Just this month, the PIMCO Foundation in California decided to increase its allowable overhead rate to 25 percent. In New York, no less a philanthropic power than the Ford Foundation’s President Darren Walker declared: “Our policy of 10 percent overhead on project grants in no way allows for covering the actual costs to administer a project. And to be honest, we’ve known it.” They promptly doubled their allowable indirect cost rate from 10 to 20 percent.
Unfortunately, nonprofit workers have been shouldering the burden of the “overhead myth” for years. Passionate, committed individuals sacrifice their and their family’s fiscal stability so that nonprofits can celebrate their low overhead. Those who can no longer afford the sacrifice move to other jobs, leaving their clients in the lurch.

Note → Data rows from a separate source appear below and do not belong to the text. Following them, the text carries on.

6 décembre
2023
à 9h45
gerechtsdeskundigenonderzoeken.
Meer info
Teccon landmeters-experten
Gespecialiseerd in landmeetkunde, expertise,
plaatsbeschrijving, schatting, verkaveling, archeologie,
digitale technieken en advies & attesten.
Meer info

In a report on the fiscal instability prevalent in the sector, the Human Services Council’s writes (italics mine): “The budget shortfalls created by chronic underfunding are unlikely to be filled by private funders, as only 8.3 percent of the average provider’s revenue comes from private foundations or donors, and many of these also set their indirect cost rates as low as 10 percent to 15 percent, if they provide any indirect funding.”
It’s time for that to change. In fact, private funders should be even more willing than government agencies to support overhead expenses for the projects they support. The more involved, often personal relationships they develop with their grantees puts them in an even better position to trust – and verify – that a nonprofit’s overhead or indirect budget lines are not hiding places for scandalous largesse or nefarious activities.
Currently the “solutions” discussion has focused on encouraging nonprofits to say no to underfunded contracts, manage their finances better, hold government accountable for unfunded mandates, be clear about the full cost of programs and advocate for the value of their presence when the parameters of an RFP – from funding levels to targeted outcomes – are being defined. All valid steps. But if the nonprofit sector is in as dire straits as the HSC report declares it to be (which I, for one, don’t doubt) then this is a time for all philanthropic hands on deck.
What with a minimum wage increase potentially hiking up the cost of overhead, charitable giving by individuals stuck at two percent of GDP for more than four decades and the expectation by government agencies that nonprofits turn to private funders to supplement what their contracts do not provide, it’s all the more imperative that we press private funders to loosen their purse strings and direct more project funding to supporting nonprofit capacity building efforts and general operations.